All our patients began with symptoms when doing sports. Before beginning with pain, the preoperative Tegner level average was 5.3 (competitive sports cycling, cross-country skiing, or recreational jogging) and, after surgery, at 12 months of evaluation, all of them had regained their previous sport level. Sports or extreme range-of-motion activities can be involved in the development of pain as motion and hip impingement appears [10, 17]. Hyper-flexible athletes have a higher prevalence of SIS with a modest rate of return to sport and good-to-excellent patient-reported outcomes [29], more related to kinematics than with AIIS deformity. We should understand the difference between morphology and impingement. Authors pointed out that SFAI has been associated with high range-of-motion activities with different AIIS morphologies. We can face two scenarios: patients with relatively small AIIS could impinge with an extended range of motion, and patients in front of non-impinging Type II or III AIIS in patients with a short range of motion in their hips.

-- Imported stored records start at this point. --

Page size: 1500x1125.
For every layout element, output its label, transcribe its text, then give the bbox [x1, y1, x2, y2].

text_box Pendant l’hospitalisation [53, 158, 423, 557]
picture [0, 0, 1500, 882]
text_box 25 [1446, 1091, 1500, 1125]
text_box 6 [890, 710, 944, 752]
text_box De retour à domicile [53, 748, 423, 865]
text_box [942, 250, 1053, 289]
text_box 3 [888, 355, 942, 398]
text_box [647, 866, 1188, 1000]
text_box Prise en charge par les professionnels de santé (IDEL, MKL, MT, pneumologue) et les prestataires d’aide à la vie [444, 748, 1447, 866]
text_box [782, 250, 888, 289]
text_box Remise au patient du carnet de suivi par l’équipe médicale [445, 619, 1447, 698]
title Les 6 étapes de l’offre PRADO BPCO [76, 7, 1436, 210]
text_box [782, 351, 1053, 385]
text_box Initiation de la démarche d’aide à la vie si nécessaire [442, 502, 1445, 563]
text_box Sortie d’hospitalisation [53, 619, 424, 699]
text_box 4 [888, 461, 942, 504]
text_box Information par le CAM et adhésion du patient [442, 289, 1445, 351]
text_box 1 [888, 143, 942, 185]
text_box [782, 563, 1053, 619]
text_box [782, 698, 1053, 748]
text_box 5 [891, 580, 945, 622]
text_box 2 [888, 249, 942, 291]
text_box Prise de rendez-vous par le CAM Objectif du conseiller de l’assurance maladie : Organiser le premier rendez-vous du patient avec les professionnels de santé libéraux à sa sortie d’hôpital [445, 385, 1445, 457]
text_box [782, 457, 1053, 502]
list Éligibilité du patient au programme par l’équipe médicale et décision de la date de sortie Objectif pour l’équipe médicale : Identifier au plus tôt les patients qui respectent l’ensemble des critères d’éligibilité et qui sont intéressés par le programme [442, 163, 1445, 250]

Authors show in dynamic computed tomographic imaging models where 23.7% of the hips had impingement between the femur and AIIS but greater than 50% of these cases were associated with a relatively normal Type I AIIS [30]. However, most authors think that an altered AIIS morphology is directly related to the probability of subspinal impingement, and the amount of the deformity is important as all our patients had Type II or III AIIS [5, 17]. In our study, we found that all of our patients increased their range of motion (flexion, internal rotation, and external rotation) and all of them obtained clinically significant outcomes in the VAS scale and all functional scales due to hips that do not impinge anymore.

Extra-articular hip impingement refers to a wide spectrum of non-intra-articular disorders other than FAIS [31]. Among them, SFAI should be kept in mind while preoperative diagnosis is done in patients with hip pain [32]. In this study, we included two patients out of ten who had been operated on before because of cam FAIS with an unfavorable result after surgery with a non-recognized SFAI. Authors found 24% of patients with intra-articular FAIS and SFAI associated [6]. For this reason, some surgeons routinely perform subspine decompressions during their arthroscopies, and others do not [26]. So, we should be looking for extra-articular impingement in patients with intra-articular FAIS in order not to fail in our results [32]. It is also known that deformities related to femoral anteversion can increase the rate of impingement. Anterior extra- and intra-articular hip impingement can be present in patients who have FAIS with decreased femoral anteversion [24].

The limitations in our study were that it was a retrospective study with a small number of patients with short-term follow-up. Furthermore, clinical scores were not measured preoperatively and patients were addressed in two different arthroscopic techniques (inside-out and extra-articular technique) so potentially additional pathology could be missed. Nevertheless, our results, in accordance with the literature, support arthroscopic decompression in the subspine impingement as a safe technique with good clinical and functional medium terms results.

The surgical indication is the key to success and should be based on symptoms, clinical assessment, X-ray and CT images, and, overall, in a customized kinematics understanding of each patient’s hip.

Our findings are of clinical relevance and match other published literature on this subject.

Future considerations: Advanced CT-based kinematics models of this same group of patients will lead us to understand how their hips improved after surgery in terms of impingement clearance.

Conclusion

Arthroscopic decompression of AIIS in SFAI patients is a safe procedure that provides satisfactory short-term functional results, improving clinical symptoms, function, sports performance, and range of motion in our study.